Plastination 2
Previously
I blogged about Plastination, a potential alternative to cryonics.
Luke's comment got me to write more (always a risk commenters take)
The biggest problem
The big problem in plastination is that it is hit-or-miss. What it preserves, it seems to preserve well, but in current SOA, whole sections of the brain might be unpreserved. The researchers who developed it didn't care about bringing their lab rats back from the dead, so that was considered good enough.
From a layman's POV, infusing the whole brain doesn't look harder than cryonics infusing the whole brain with cryoprotectant, but there could be all sorts of technical details that make me wrong.
So which wins, plastination or cryonics?
A lot depends on which you judge more likely in a reasonable time-frame: repair nanobots or emulation.

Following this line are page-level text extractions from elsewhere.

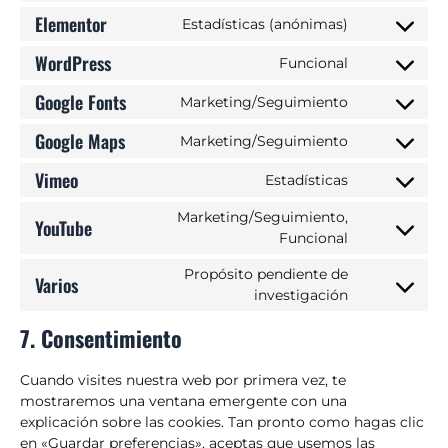
Elementor
Estadísticas (anónimas)
WordPress
Funcional
Google Fonts
Marketing/Seguimiento
Google Maps
Marketing/Seguimiento
Vimeo
Estadísticas
Marketing/Seguimiento,
YouTube
Funcional
Propósito pendiente de
Varios
investigación
7. Consentimiento
Cuando visites nuestra web por primera vez, te
mostraremos una ventana emergente con una
explicación sobre las cookies. Tan pronto como hagas clic
en «Guardar preferencias», aceptas que usemos las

I'd judge emulation much more likely. We can already emulate roundworms and have partly emulated fruit flies. So I suspect Moore's law makes human emulation in a reasonable time-frame much more likely than not.
Can we prove it?
One thing I like about plastination-to-emulation is that we could prove it out now. Teach a fruit fly some trick, or let it learn something meaningful to a fruit fly - maybe the identity of a rival, if fruit flies learn that.

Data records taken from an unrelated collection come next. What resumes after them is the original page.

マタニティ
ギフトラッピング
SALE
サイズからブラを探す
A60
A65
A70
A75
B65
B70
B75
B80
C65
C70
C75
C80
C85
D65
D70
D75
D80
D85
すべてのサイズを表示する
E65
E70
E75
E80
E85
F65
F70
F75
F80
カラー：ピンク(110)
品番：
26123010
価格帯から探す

Plastinate its brain, emulate it. Does it still know what it learned? And know it equally well? If so, we can justifiably place some confidence in this process. If not, we've just found a bug to fix.
So with plastination-to-emulation, we have the means to drive a debugging cycle. That's very good.
Difference in revival population dynamics
One difference that I don't know what to make of: If they work, the population dynamics of revival would probably be quite different.
In plastination-to-emulation, revival becomes possible for everybody at the same time. If you can scan in one plastinated brain, you can scan any one.
In cryonics-to-cure-and-thaw, I expect there'd be waves as the various causes of death were solved. Like, death from sudden heart attack might be cured long before Alzheimer's disease became reversible, if ever.